INSTRUÇÕES >>
[1] Transcreva, sem mudar nada, o trecho do texto sobre arquitetura de software que começa em "A publicação de" e vai até "Mas está ali.".
[2] Escreva a continuação do texto sobre arquitetura de software, começando logo depois da última frase que aparece.

TEXTO DO DOCUMENTO >>

Você não é (ou, pode não ser) arquiteto de software. Saiba o porquê (e aceite isso)

A publicação original desse post ocorreu em meu blog, em 2011, e gerou uma bela discussão. Infelizmente, essa publicação não está mais disponível. Depois, foi publicado no linkedin gerando mais uma bela discussão. Penso que o conteúdo continua válido e, por isso, reproduzo aqui.

A publicação de hoje mostra minhas considerações sobre os papéis de arquitetura e desenvolvimento. Nessa posição, sou extremista (embora acredite que toda verdade extremista é fraca): arquitetos são arquitetos, desenvolvedores são desenvolvedores.

Vamos aos fatos…

O que é arquitetura?

Todo software possui uma arquitetura. Boa ou ruim, ela está presente. Planejada ou não, ela se forma, consiste e persiste. Ela pode estar “escondida”, mal-entendida, corrompida, vilipendiada, ignorada ou, até mesmo, esquecida. Mas está ali.

A arquitetura de um software pode até não estar descrita em documentos formais, representada em diagramas ou quaisquer outros tipos de artefatos. Mesmo assim, se há um software, há uma arquitetura.

A arquitetura é a expressão máxima das principais decisões relacionadas a um software. Ela contempla o conjunto de propriedades e comportamentos essenciais do software. Ela explicita o escopo fundamental do sistema.

MATERIAL FORNECIDO >>
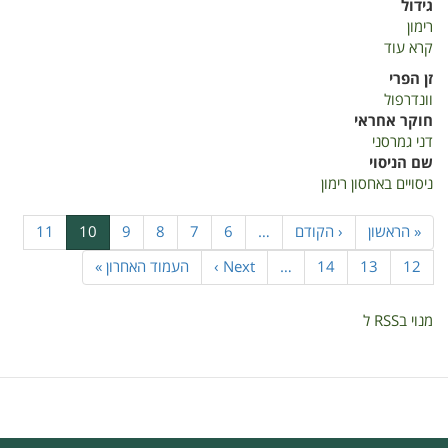
גידול
רימון
קרא עוד
על
ניסויים
זן הפרי
באחסון
וונדרפול
רימון
חוקר אחראי
דני גמרסני
שם הניסוי
ניסויים באחסון רימון
דפדוף
דף
« הראשון
הדף
‹ הקודם
…
6
דף
7
דף
8
דף
9
דף
דף
10
דף
11
ראשון
הקודם
נוכחי
דף
12
דף
13
דף
14
…
הדף
Next ›
הדף
העמוד האחרון »
הבא
האחרון
מנוי בRSS ל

RESPOSTAS >>
[1]
A publicação de hoje mostra minhas considerações sobre os papéis de arquitetura e desenvolvimento. Nessa posição, sou extremista (embora acredite que toda verdade extremista é fraca): arquitetos são arquitetos, desenvolvedores são desenvolvedores.

Vamos aos fatos…

O que é arquitetura?

Todo software possui uma arquitetura. Boa ou ruim, ela está presente. Planejada ou não, ela se forma, consiste e persiste. Ela pode estar “escondida”, mal-entendida, corrompida, vilipendiada, ignorada ou, até mesmo, esquecida. Mas está ali.

[2]
A arquitetura é a visão fundamental do sistema. Mais que isso, ela define o sistema.

Em software, não há “visão do todo” sem profunda compreensão da arquitetura. Arquiteturas ocultas ou mal evangelizadas implicam em sistemas ruins e cheios de partes “descartáveis”. Um sistema com arquitetura “oculta” é um Frankenstein, uma colcha de retalhos, um pesadelo para o time, um pesadelo para todos os interessados.

A arquitetura de um software consiste de sua estrutura mais fundamental que são, por razões evidentes, praticamente imutáveis. Todo sistema possui uma estrutura fundamental, logo, todo sistema possui uma arquitetura.

Ao observar qualquer software, podemos identificar seus componentes principais -comportamentos e papéis. Além disso, conseguimos enxergar como esses componentes se relacionam com os outros componentes. A esse conjunto rico de informações chamamos arquitetura.

Sumarizando, a arquitetura de um software é descrita através da elucidação de seus componentes fundamentais – seus comportamentos, papéis e relacionamentos. É essa “visão” do todo – sem detalhes, sem internals desses diversos componentes, comportamentos e dos seus relacionamentos – que representa as decisões fundamentais de um software.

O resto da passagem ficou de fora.